De plus, comment financer un projet de bunkers pour tous les Français avec l’immense dette publique du pays ? Et surtout, sur quels terrains ?

Karim Boukarabila relève "une augmentation des demandes, sachant que peu se transforment en commandes. Les gens s’interrogent sur l'avenir, se renseignent pour préserver leurs familles… des freins psychologiques persistent, comme celui du jugement par les proches”, détaille-t-il. 

Une autre analyse de la société Artemis Protection, spécialisée depuis 2020 dans la construction d’abris antiatomiques préfabriqués, met l'accent sur des demandes rythmées par les allocutions présidentielles. 

“Les abris antiatomiques français ne résistent pas à la Tsar Bomba” 

“À nos débuts, nous n’avions quasiment aucune demande, le but étant de proposer des solutions face à un incident nucléaire, qui demeure peu probable”, explique le représentant d’Artemis. “Depuis la guerre en Ukraine, on est passé de 40 demandes par semaine à 40 demandes par jour”, un nombre qui varie avec les allocutions d’Emmanuel Macron.

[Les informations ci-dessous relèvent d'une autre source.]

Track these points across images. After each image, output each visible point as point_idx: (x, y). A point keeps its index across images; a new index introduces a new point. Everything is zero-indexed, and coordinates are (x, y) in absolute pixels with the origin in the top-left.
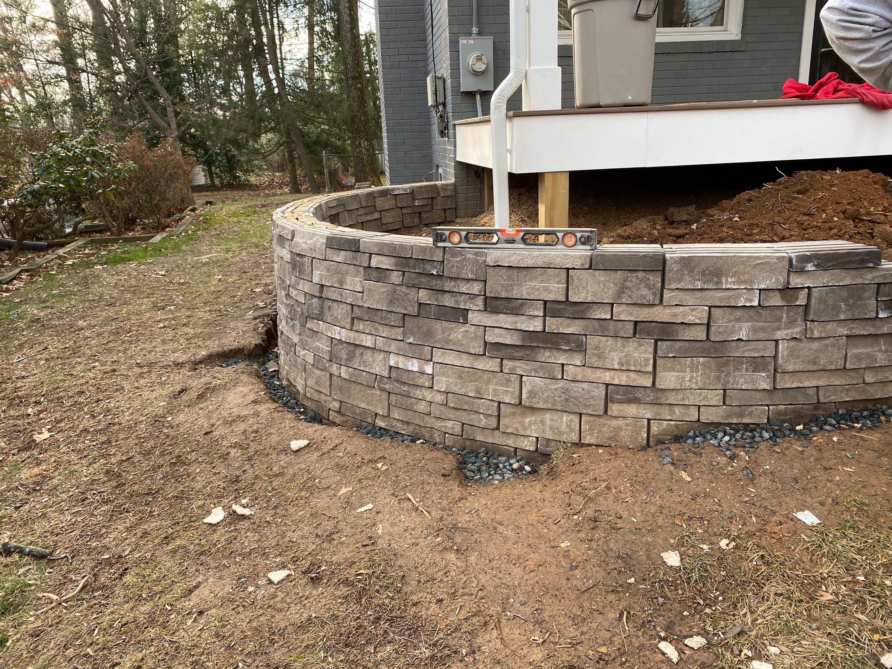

“L’inquiétude ne réside plus forcément dans la bombe nucléaire, mais dans les cyberattaques, les attaques sur les infrastructures énergétiques, l’empoisonnement d’une population... La guerre nucléaire ne couvre qu’une partie de ces inquiétudes.” 

Chez Artemis Protection, “nous avons l'impression que le débat sur la protection nucléaire est inaudible en France”, et rappelle que “les abris antiatomiques français ne résistent pas à la Tsar Bomba, la bombe russe." Alors, pourquoi ne pas rattraper ce terrible retard ?

Pour une question de rentabilité, selon la société Artemis, pour qui la France ne pourrait pas se lancer dans un plan de construction. "Proposer un parapluie européen rapporte bien plus d’argent : le plan de défense à 800 milliards de l’Europe est d’ailleurs plus un plan d’armement que de défense civile”, estiment-ils.  

De son côté, le SGDSN, le Secrétariat général de la Défense et de la Sécurité nationale, s’est fendu d’un sobre communiqué à notre demande d’interview. Il a rappelé que “s'agissant de la dissuasion nucléaire, un travail de révision de l'ensemble de la stratégie nationale est en cours. Il confirmera le rôle central de la dissuasion nucléaire dans la stratégie nationale.”